◆ Task statement
Pictures stay out of the copy. Retype exactly, and only, the lines from the one containing "50% internal/external fat" through the end of the listing below.

[Information provided Boundary: Start]

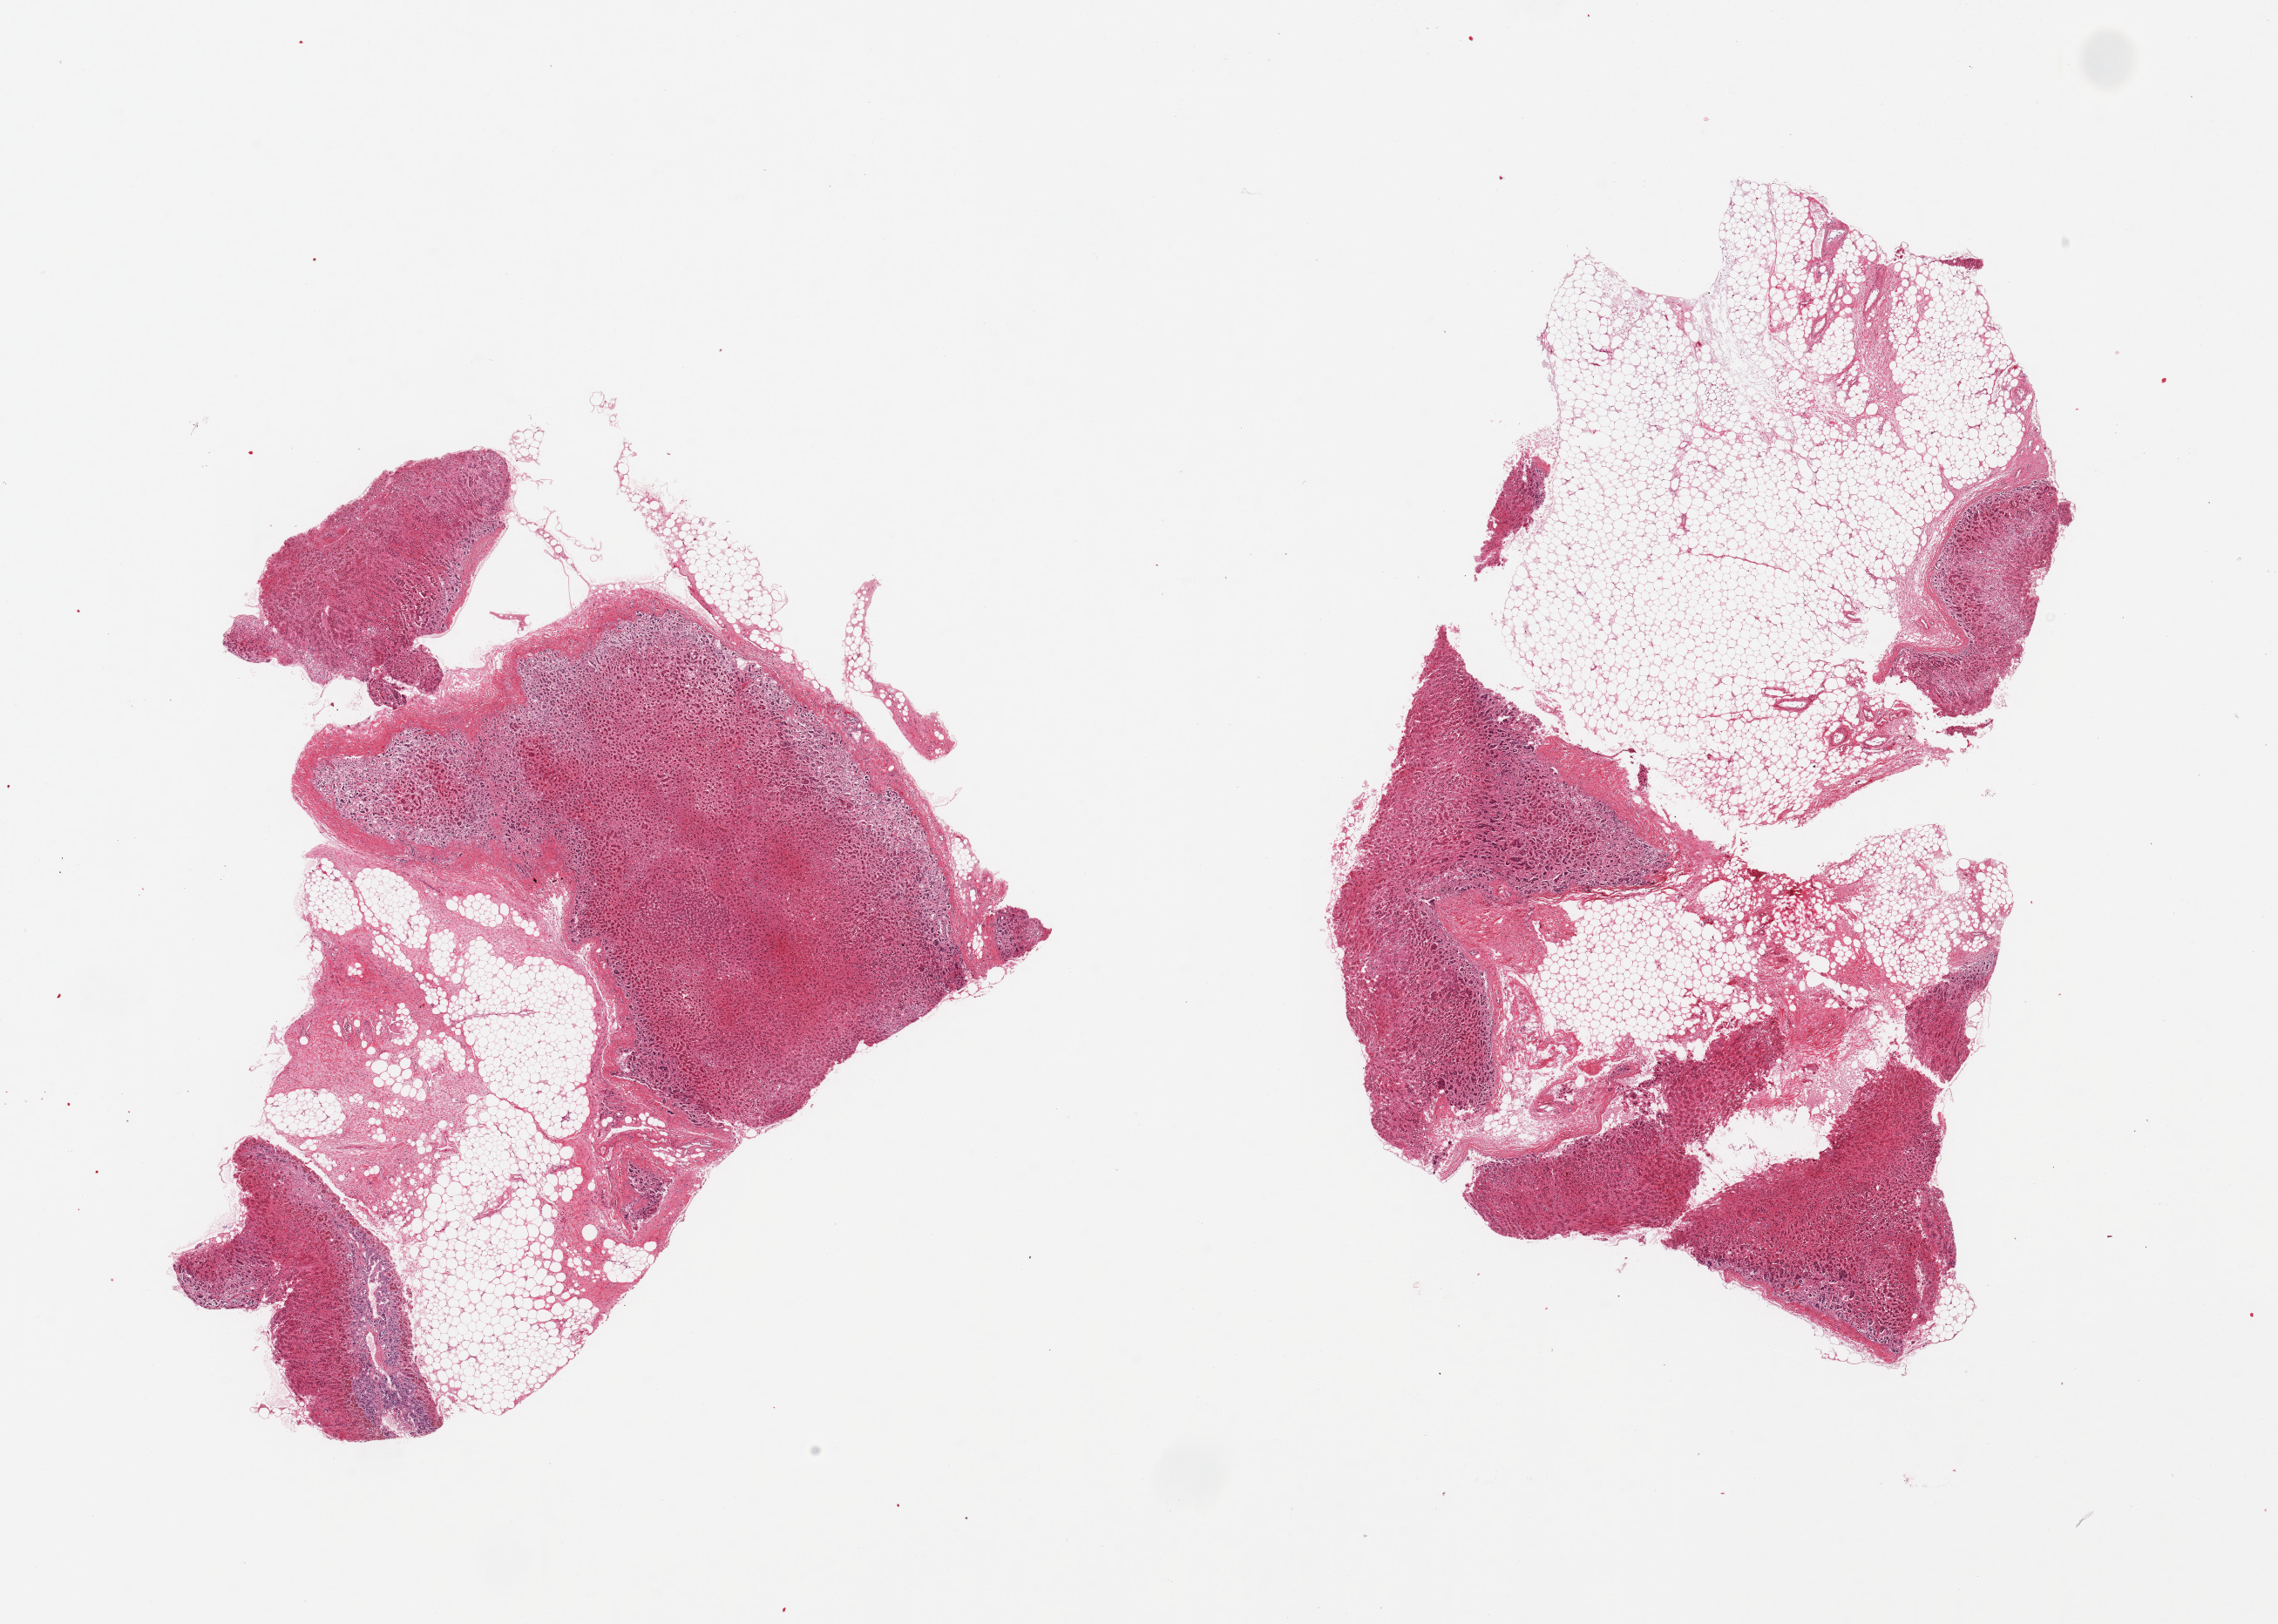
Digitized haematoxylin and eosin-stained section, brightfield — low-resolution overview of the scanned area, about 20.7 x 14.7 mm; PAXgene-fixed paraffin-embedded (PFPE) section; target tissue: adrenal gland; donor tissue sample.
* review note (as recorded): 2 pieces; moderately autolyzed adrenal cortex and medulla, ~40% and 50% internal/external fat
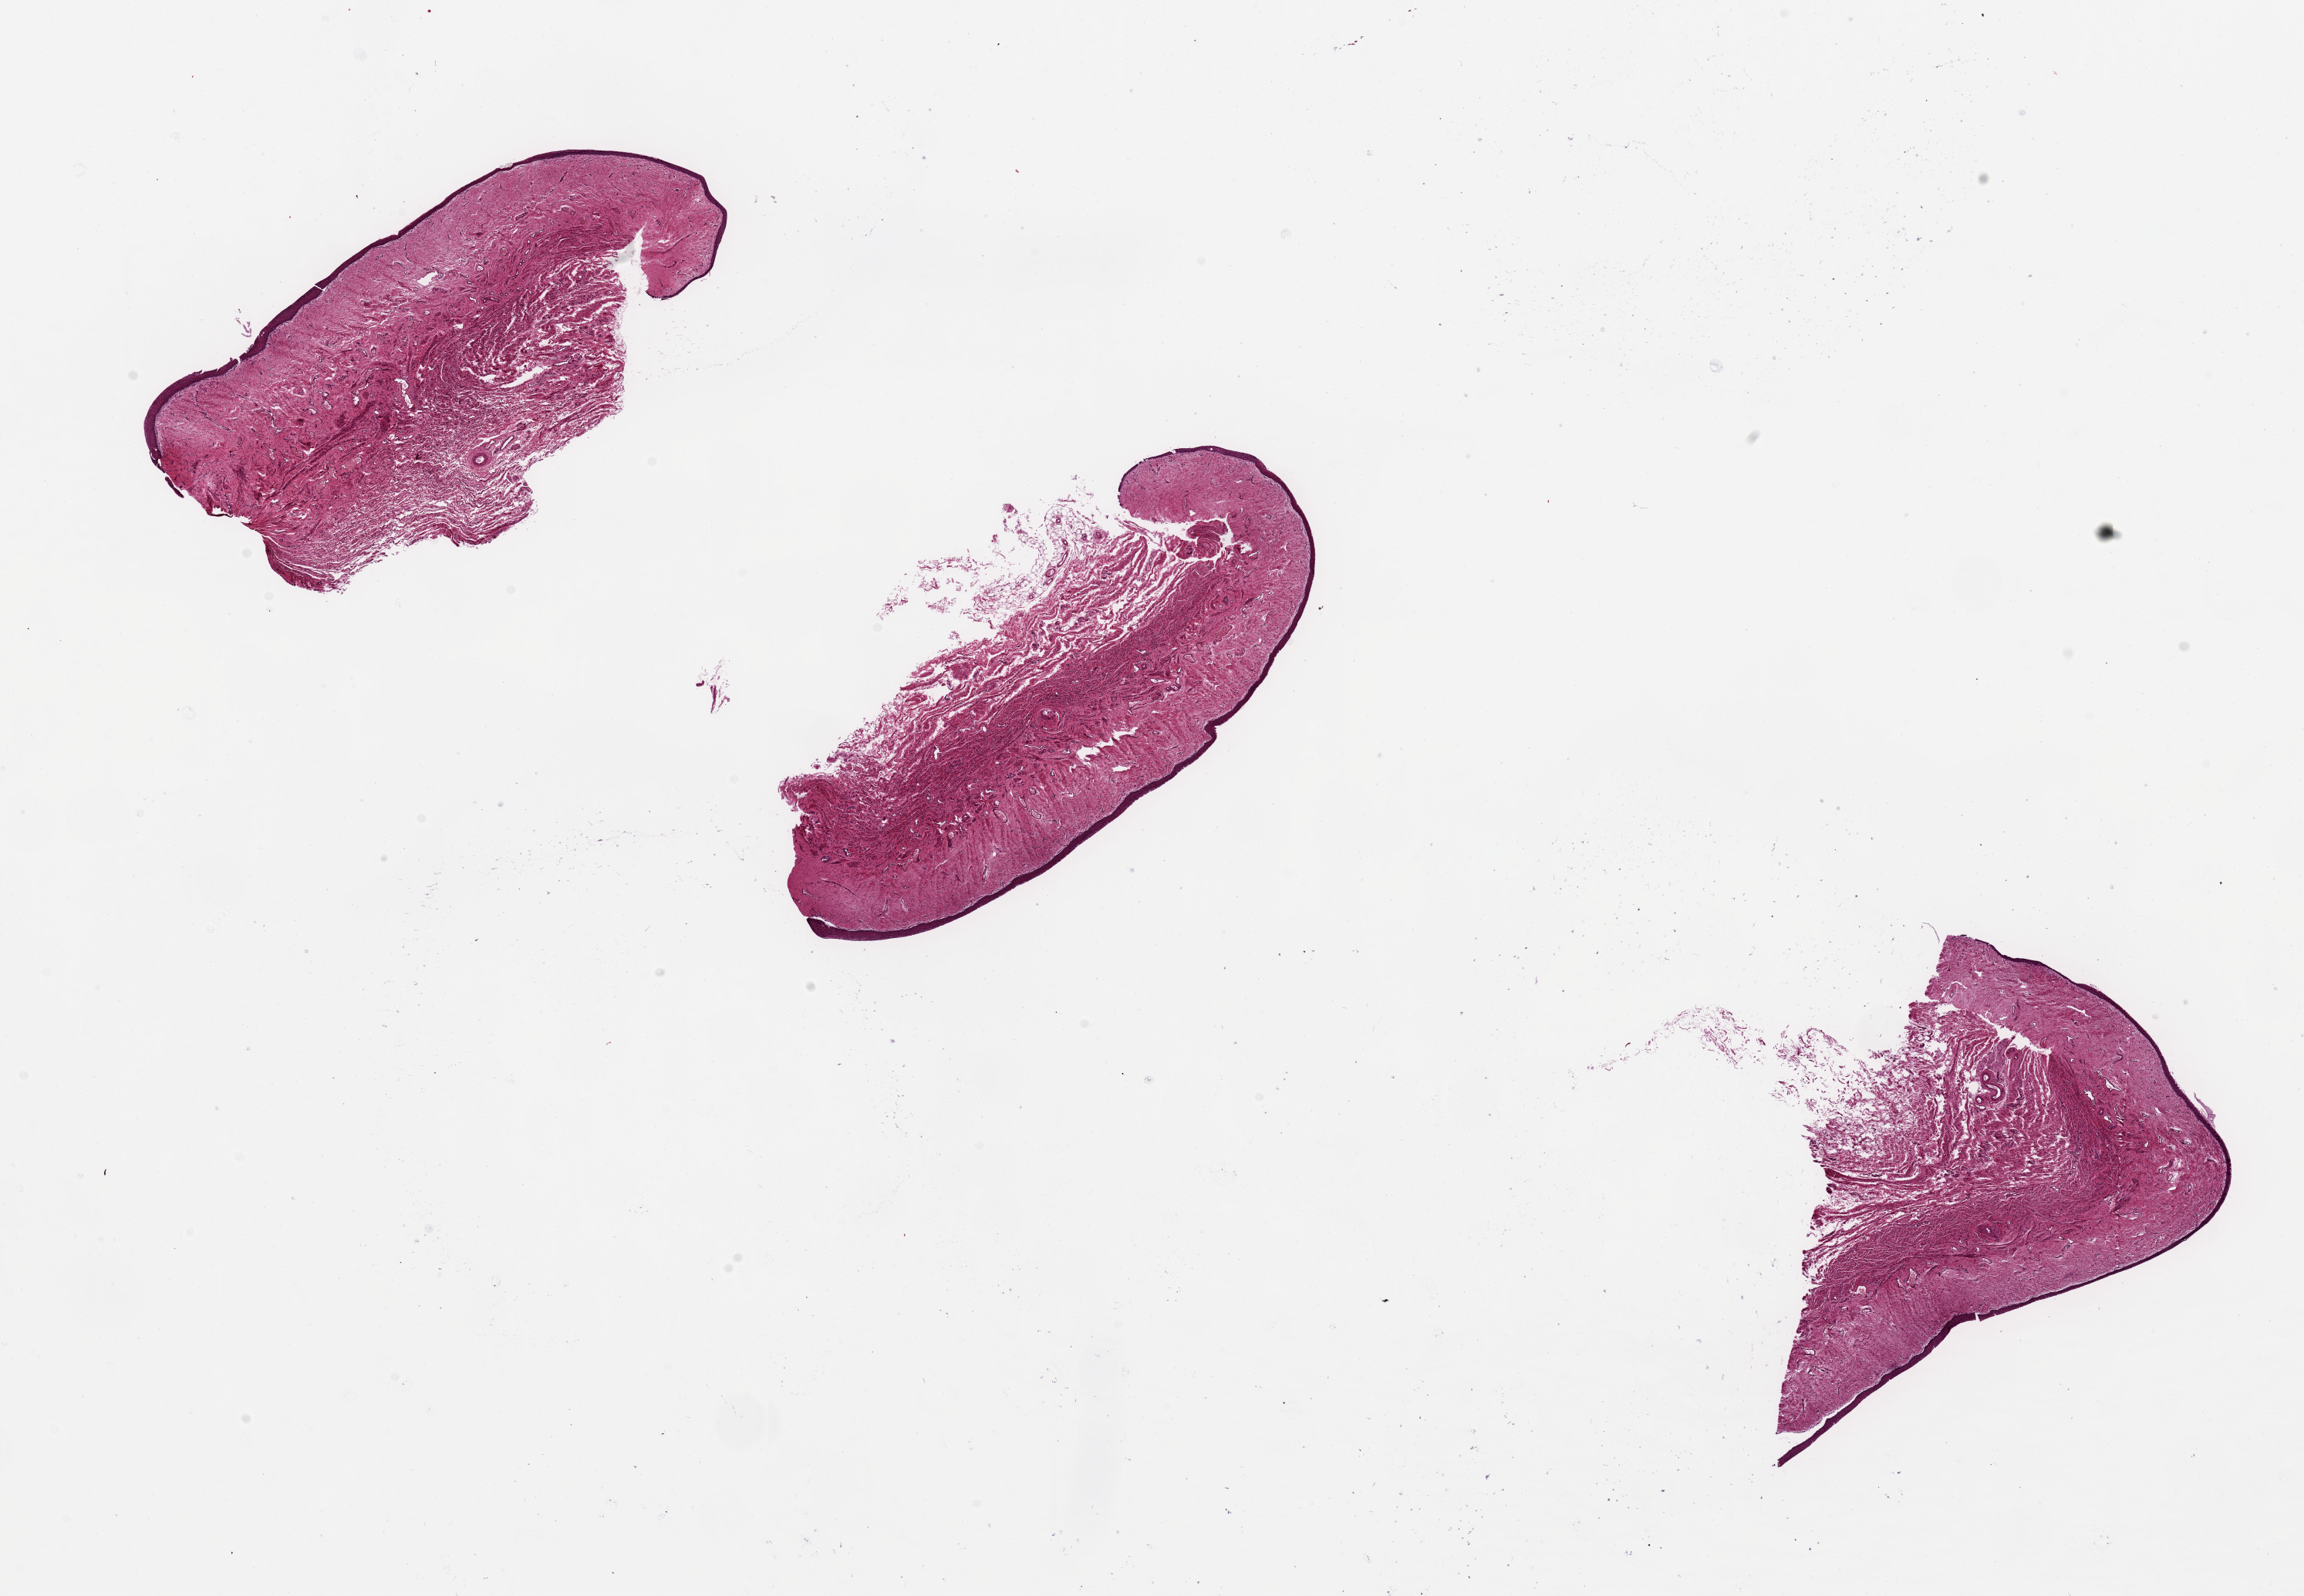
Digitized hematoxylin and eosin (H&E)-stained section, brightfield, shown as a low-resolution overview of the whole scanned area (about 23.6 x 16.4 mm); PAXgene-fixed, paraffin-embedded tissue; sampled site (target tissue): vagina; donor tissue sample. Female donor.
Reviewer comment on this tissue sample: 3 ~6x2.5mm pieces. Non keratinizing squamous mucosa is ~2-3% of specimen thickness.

[Information provided Boundary: End]

◆ Response to the task
* review note (as recorded): 2 pieces; moderately autolyzed adrenal cortex and medulla, ~40% and 50% internal/external fat
Digitized hematoxylin and eosin (H&E)-stained section, brightfield, shown as a low-resolution overview of the whole scanned area (about 23.6 x 16.4 mm); PAXgene-fixed, paraffin-embedded tissue; sampled site (target tissue): vagina; donor tissue sample. Female donor.
Reviewer comment on this tissue sample: 3 ~6x2.5mm pieces. Non keratinizing squamous mucosa is ~2-3% of specimen thickness.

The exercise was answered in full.